▶ _Work to complete_:
Go through the data below and gather each line containing "KiCad".

Text-based hardware design files
►
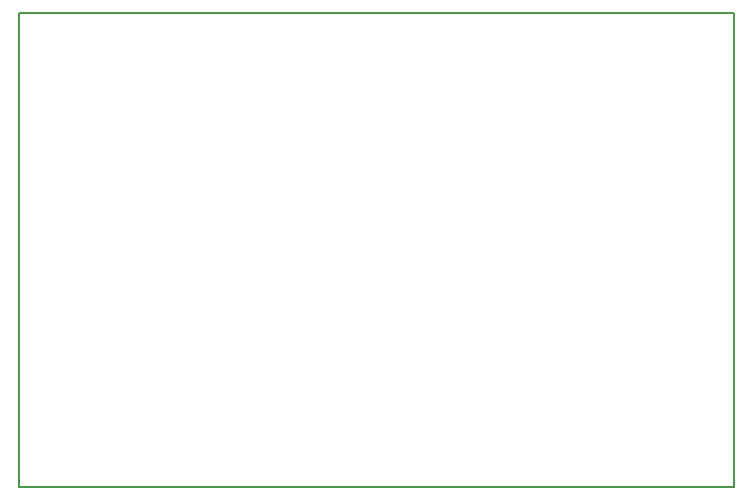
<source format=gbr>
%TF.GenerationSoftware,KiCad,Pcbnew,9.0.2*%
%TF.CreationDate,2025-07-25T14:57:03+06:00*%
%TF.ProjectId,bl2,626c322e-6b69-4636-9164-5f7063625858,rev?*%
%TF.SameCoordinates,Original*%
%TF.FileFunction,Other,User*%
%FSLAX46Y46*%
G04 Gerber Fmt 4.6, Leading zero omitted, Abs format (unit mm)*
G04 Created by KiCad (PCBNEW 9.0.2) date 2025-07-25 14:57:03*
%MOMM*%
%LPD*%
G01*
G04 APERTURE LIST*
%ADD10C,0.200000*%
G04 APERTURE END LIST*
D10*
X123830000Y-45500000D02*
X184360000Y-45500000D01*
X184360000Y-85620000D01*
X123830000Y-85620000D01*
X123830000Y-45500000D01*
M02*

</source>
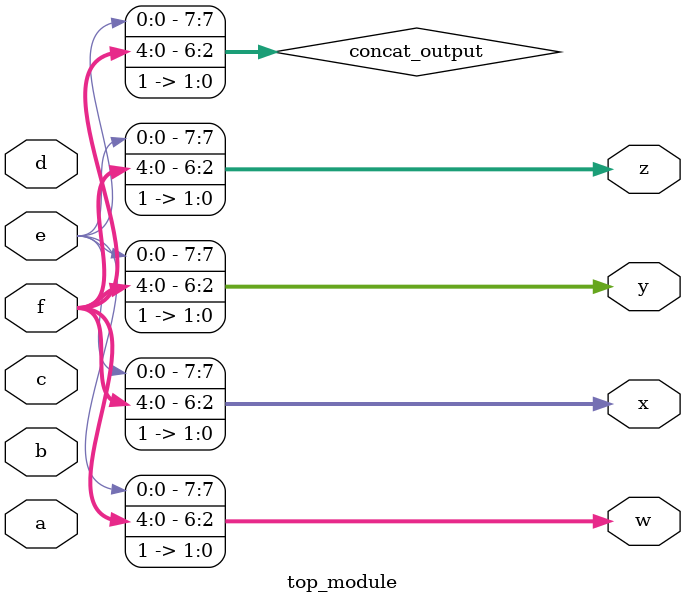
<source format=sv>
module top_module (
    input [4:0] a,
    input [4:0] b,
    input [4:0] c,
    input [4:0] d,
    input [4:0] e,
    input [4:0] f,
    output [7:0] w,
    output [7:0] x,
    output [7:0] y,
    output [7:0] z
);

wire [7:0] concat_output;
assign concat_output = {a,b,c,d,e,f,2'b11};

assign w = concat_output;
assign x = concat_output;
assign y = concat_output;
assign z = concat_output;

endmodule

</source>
◄
▶ _Solution to the problem_:
%TF.GenerationSoftware,KiCad,Pcbnew,9.0.2*%
G04 Created by KiCad (PCBNEW 9.0.2) date 2025-07-25 14:57:03*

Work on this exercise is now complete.